I'll combine the test with the second patch.

> 
> ::: src/local-metadata/grl-local-metadata.c
> @@ +273,3 @@
> +    gchar last_char = *(line_end - 1);
> +
> +    /* After removing substrings, ignore non alpha-numeric in the
> 
> substrings are what in this case?

The substring which contain the blacklisted word.

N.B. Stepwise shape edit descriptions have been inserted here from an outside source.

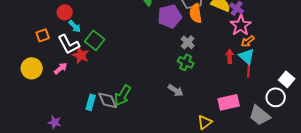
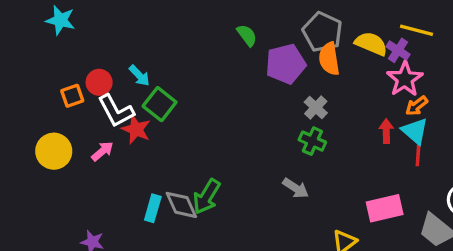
red circle: (65, 12) -> (99, 82), moved
cyan arrow: (75, 26) -> (139, 76), moved

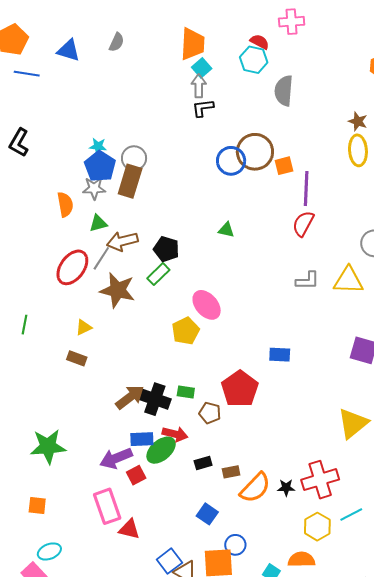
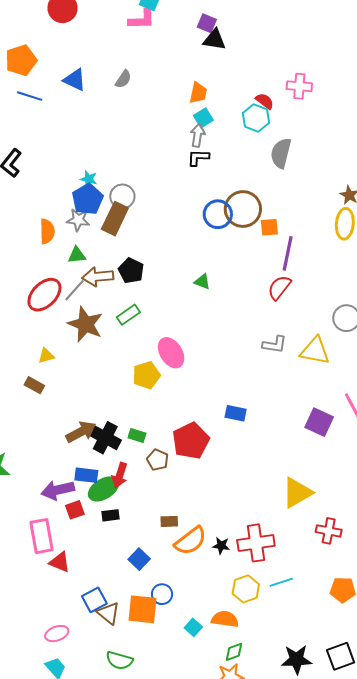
orange trapezoid: (193, 44) -> (198, 93), size x0.7
black pentagon: (166, 249) -> (131, 271), moved
red arrow: (175, 434) -> (120, 475), turned 85
black rectangle: (203, 463) -> (110, 515), moved

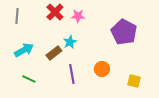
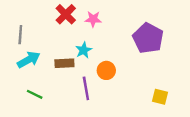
gray line: (17, 16) -> (20, 35), moved
brown rectangle: (54, 53) -> (64, 63), turned 35
orange circle: (102, 69) -> (106, 70), moved

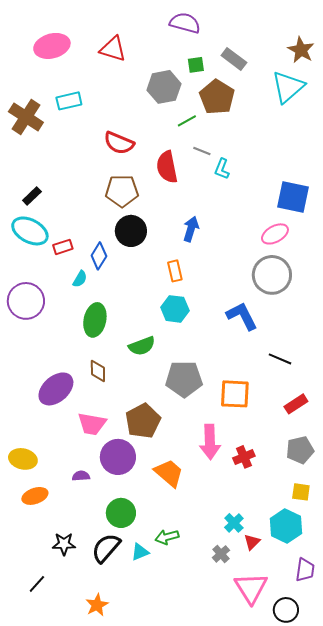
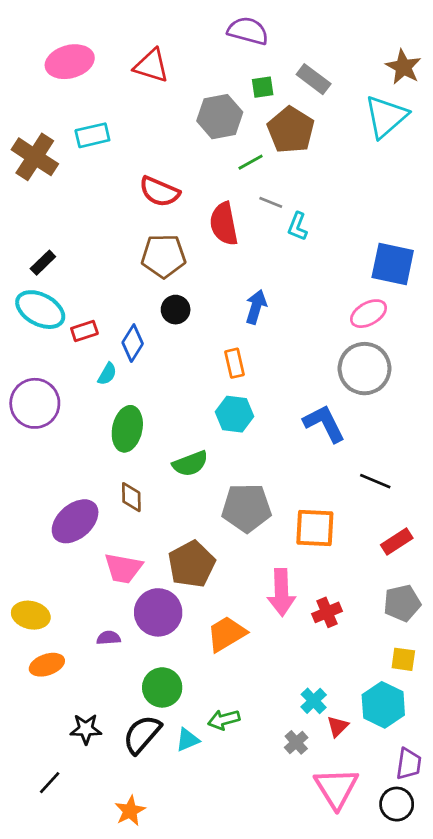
black circle: (131, 231) -> (176, 310), size x0.7
orange trapezoid: (169, 473) -> (226, 634), turned -72
black circle: (286, 610) -> (397, 804), moved

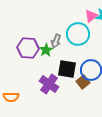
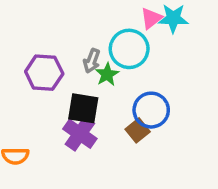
green star: (46, 50) -> (107, 74), moved
black square: (67, 69) -> (83, 108), moved

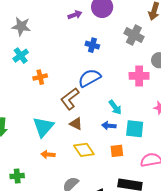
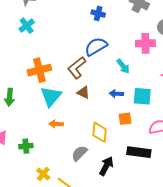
orange cross: (40, 77) -> (39, 70), moved, size x1.6
cyan arrow: (115, 107) -> (123, 66), moved
yellow diamond: (84, 150) -> (100, 132), moved, turned 40

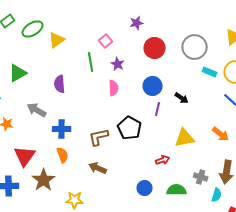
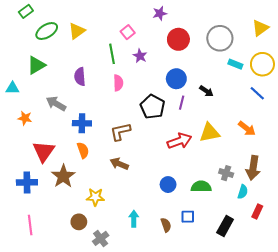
green ellipse: (33, 29) -> (47, 31), moved
pink semicircle: (114, 88) -> (118, 83), moved
black pentagon: (130, 128) -> (152, 107), moved
red arrow: (163, 160) -> (179, 141), moved, size x1.6

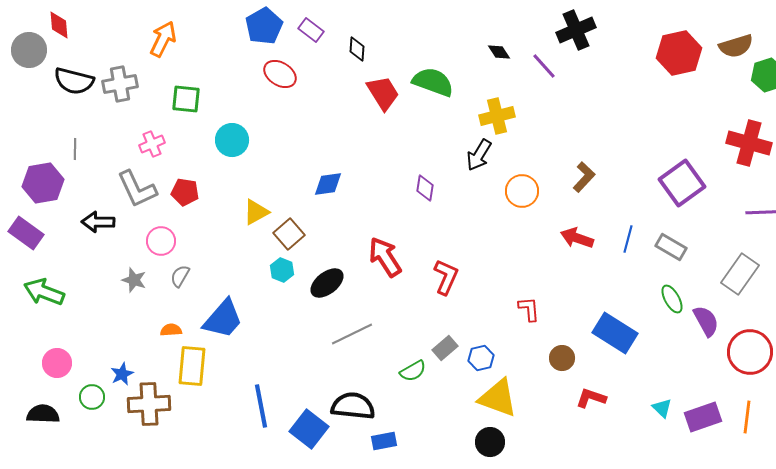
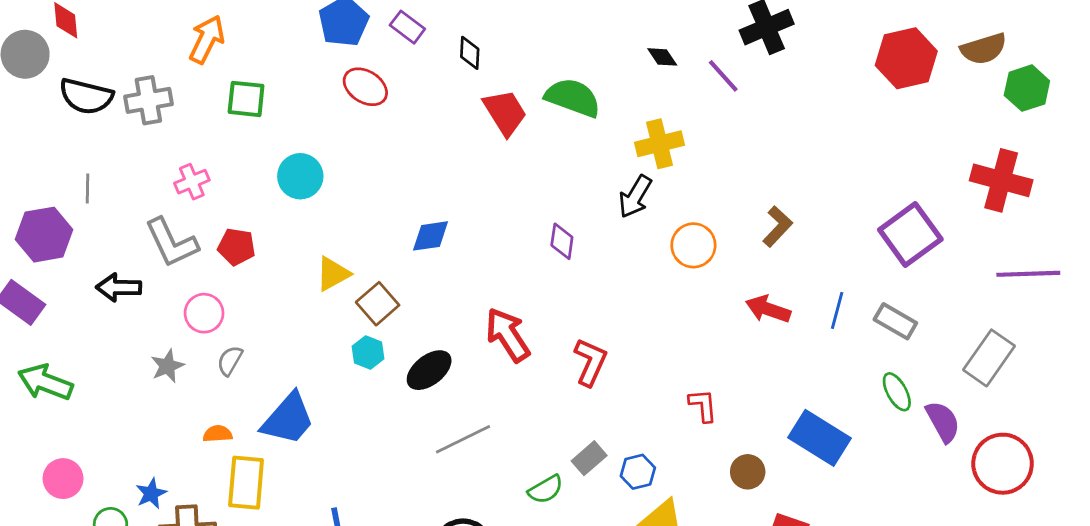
green square: (186, 99) -> (246, 99), moved
gray star: (134, 280) -> (167, 366), turned 30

Real Humans S01 EP01 [X264] [HD 720p] [FR] [SWE] [SRT FR] [MRPHU].mkv
<-- used in regexp --><------------- discarded --------------------->

> 
> @@ +275,3 @@
> +    /* After removing substrings, ignore non alpha-numeric in the
> +     * end of the string */
> +    while (g_ascii_isalnum (last_char) == FALSE &&
> 
> You should probably be using unicode functions here, no? g_unichar_isalnum()
> and g_utf8_next_char() to skip to the next character.

Thanks! Fixing...
Comment 9 Victor Toso 2014-12-19 19:33:47 UTC
Created attachment 293088 [details] [review]
changes since v1:

- using g_utf8_find_prev_char in the end of the string
- using g_unichar_isalnum instead of ascii
- improve comment

local-metadata: Improve string sanitise

* Do not get substring with a blacklisted word.
* Only allow a few chars to finish the substring.
* Include new blacklist word "x264".
Comment 10 Bastien Nocera 2014-12-19 19:36:52 UTC
Review of attachment 293088 [details] [review]:

Looks good.

::: src/local-metadata/grl-local-metadata.c
@@ +276,3 @@
+     * char in the end of the sanitised string */
+    while (g_unichar_isalnum (*line_end) == FALSE &&
+           *line_end != '!' && *line_end != '?' && *line_end != '.') {

Can you please put one statement on each line, so:
while (g_unichar_isalnum (*line_end) == FALSE &&
           *line_end != '!' &&
           *line_end != '?' &&
           *line_end != '.') {

I found it more readable.
Comment 11 Victor Toso 2014-12-19 19:38:58 UTC
Created attachment 293089 [details] [review]
local-metadata: improve regexp for tv shows

changes since v1:

Combined with test case provided by Bastien
Comment 12 Victor Toso 2014-12-19 20:06:09 UTC
Review of attachment 293088 [details] [review]:

git bz fail :(
pushed as 92141ba9dcecacdca3a8469b4edeaed10237d8ac
Comment 13 Victor Toso 2014-12-19 20:06:57 UTC
Review of attachment 293089 [details] [review]:

pushed as bd2e42a796fcb9b5333f669087863ae0bd8723d4
Comment 14 Bastien Nocera 2015-01-06 00:13:52 UTC
Comment on attachment 292758 [details] [review]
local-metadata: Add a test for more episode formats

Test was already merged into the commit with the fix.